Begonnen hatte die Beziehung im November 2011 beim Tanzen in der Geretsrieder "Lagune". Nur wenige Monate später, im August 2012, war das kurze Glück für Klaus M. (Name geändert) schon wieder zu Ende: Seine Angebetete gab ihm den Laufpass, ohne Angabe von Gründen, was der 51-jährige Penzberger einfach nicht überwinden konnte. Er versuchte mit der Frau so hartnäckig im Kontakt zu bleiben, dass er sich jetzt als Stalker vor dem Wolfratshauser Amtsgericht verantworten musste.

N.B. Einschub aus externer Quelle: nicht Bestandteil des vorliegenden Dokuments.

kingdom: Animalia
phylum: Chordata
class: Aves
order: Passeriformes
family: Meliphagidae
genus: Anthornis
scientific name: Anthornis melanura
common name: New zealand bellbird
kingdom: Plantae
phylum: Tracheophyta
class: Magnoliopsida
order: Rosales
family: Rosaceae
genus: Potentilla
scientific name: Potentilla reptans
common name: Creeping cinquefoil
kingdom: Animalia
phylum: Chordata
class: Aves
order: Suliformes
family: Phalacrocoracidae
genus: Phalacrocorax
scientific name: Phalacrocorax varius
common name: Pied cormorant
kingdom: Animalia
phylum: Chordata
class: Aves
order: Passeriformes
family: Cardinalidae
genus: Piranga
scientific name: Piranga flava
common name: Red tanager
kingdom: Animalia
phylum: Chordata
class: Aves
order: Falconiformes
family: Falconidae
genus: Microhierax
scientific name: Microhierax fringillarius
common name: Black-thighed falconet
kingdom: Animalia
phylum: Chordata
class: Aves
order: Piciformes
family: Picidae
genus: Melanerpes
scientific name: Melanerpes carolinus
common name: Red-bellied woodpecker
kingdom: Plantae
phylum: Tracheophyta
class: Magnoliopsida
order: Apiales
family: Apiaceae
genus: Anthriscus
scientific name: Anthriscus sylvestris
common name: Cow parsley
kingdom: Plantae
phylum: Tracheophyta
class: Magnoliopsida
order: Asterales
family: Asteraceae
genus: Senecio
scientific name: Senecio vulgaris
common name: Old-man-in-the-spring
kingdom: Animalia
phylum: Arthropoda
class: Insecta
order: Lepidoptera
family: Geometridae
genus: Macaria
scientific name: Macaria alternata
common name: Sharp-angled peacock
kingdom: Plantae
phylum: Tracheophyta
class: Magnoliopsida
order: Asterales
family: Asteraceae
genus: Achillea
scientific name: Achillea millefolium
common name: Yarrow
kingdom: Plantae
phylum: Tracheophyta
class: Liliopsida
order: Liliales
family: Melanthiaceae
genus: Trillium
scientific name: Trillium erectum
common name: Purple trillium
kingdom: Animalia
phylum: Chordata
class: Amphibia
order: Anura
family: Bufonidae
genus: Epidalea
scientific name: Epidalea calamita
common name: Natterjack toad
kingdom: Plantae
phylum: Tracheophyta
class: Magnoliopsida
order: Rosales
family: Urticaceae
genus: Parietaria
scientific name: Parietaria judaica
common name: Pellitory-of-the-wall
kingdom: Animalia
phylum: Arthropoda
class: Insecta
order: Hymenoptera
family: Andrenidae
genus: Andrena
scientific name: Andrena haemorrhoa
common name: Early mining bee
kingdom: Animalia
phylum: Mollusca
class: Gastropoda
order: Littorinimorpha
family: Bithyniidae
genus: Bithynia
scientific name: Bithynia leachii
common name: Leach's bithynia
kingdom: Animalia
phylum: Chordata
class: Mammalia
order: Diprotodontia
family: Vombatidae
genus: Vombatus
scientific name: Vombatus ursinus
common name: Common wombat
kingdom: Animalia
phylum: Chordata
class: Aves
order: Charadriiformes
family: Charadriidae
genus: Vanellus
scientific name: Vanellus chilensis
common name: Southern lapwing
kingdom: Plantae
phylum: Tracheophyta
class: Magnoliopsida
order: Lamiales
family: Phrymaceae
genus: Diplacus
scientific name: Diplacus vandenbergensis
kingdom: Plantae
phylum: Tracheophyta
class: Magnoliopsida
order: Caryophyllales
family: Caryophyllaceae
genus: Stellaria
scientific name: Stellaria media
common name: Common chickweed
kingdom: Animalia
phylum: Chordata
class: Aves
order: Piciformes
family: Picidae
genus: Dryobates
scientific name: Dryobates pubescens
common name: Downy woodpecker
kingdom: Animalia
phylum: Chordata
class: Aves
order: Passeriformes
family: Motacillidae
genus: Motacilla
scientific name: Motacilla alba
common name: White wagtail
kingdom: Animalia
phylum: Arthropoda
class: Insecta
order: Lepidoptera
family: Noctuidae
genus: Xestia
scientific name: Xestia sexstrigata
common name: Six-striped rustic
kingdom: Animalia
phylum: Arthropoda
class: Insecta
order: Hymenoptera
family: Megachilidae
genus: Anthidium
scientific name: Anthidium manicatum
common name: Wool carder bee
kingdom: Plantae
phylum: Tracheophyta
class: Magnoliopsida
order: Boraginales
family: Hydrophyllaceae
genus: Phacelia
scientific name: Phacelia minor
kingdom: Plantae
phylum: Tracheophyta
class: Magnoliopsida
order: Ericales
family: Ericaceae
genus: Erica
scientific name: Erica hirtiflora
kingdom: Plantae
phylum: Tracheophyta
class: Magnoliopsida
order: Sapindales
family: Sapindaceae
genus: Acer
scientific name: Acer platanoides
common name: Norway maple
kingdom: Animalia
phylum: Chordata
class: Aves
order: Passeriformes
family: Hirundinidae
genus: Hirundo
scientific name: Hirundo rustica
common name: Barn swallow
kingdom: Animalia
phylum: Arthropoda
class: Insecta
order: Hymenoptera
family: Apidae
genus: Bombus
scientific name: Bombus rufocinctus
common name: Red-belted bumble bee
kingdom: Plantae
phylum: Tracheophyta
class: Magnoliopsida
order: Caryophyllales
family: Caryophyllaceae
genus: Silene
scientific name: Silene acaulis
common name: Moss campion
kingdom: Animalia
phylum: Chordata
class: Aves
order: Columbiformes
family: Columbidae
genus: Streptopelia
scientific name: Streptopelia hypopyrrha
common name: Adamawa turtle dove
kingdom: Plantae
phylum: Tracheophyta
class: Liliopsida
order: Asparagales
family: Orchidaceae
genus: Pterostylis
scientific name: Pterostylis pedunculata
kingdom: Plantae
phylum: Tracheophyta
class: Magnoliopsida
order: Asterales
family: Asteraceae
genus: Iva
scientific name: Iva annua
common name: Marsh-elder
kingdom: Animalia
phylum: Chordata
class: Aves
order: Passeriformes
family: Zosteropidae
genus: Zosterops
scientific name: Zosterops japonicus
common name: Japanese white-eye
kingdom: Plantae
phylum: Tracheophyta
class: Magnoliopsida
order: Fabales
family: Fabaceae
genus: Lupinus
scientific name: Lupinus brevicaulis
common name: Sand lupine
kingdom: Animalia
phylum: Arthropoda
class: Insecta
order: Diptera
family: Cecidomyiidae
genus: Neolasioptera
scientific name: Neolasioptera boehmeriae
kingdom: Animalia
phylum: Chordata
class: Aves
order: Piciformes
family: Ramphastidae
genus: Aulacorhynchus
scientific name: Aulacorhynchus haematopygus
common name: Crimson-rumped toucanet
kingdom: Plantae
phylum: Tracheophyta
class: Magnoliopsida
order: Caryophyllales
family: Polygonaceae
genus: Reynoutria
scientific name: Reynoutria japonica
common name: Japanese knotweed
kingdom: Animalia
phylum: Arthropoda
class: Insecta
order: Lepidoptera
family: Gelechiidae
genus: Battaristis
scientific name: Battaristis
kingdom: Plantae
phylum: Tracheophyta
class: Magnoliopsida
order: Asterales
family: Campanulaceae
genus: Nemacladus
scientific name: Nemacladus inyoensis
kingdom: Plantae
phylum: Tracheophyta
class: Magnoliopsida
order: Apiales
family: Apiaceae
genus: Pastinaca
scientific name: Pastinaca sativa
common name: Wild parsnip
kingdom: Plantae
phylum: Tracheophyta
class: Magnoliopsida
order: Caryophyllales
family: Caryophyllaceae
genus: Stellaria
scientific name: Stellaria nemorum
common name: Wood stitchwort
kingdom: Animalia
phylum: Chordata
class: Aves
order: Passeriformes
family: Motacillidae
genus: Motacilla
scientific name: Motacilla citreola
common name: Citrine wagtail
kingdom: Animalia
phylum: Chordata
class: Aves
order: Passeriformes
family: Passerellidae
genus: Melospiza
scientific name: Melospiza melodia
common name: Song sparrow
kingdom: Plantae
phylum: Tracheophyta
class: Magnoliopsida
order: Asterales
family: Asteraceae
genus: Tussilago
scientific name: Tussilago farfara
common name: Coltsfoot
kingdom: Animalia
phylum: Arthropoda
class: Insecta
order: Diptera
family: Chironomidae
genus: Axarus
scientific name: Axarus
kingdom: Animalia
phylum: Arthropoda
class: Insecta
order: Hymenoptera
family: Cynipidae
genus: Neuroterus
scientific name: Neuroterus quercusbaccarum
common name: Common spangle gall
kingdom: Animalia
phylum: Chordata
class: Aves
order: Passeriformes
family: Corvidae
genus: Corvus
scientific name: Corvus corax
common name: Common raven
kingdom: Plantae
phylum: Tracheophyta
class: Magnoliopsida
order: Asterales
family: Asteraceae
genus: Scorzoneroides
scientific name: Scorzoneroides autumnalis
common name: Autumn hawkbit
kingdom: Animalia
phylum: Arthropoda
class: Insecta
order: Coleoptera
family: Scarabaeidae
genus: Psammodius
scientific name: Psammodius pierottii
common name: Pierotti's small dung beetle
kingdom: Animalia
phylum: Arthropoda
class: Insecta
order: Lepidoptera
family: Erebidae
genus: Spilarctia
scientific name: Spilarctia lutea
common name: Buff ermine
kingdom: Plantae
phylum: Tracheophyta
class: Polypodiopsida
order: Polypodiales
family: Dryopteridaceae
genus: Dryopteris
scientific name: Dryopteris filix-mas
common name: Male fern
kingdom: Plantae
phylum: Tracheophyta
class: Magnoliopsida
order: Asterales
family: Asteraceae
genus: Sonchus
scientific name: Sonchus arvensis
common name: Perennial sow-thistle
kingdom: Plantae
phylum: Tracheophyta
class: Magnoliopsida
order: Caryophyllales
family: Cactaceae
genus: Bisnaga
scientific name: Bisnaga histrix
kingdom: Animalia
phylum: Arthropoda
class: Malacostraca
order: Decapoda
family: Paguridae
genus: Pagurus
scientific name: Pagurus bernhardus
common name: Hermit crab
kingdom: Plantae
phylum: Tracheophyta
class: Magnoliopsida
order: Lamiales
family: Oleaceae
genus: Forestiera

Terrorisiert hatte er die Frau durch 52 SMS-Botschaften, und er ließ sich sogar dazu hinreißen, auf ein Fahrrad zu klettern und der im Erdgeschoss wohnenden Frau seiner Träume ins Schlafzimmer zu spähen. Dies wog umso schwerer, als er wegen Stalkings bereits zweifach vorbestraft war und unter offener Bewährung stand. Die wurde ihm jetzt bei einer Strafe von einem Jahr und sechs Monaten noch einmal zugestanden, wenngleich Amtsrichter Helmut Berger keinen Zweifel daran ließ, dass M. beim geringsten Verstoß gegen die Auflagen länger als zwei Jahre hinter Gittern verschwinden werde.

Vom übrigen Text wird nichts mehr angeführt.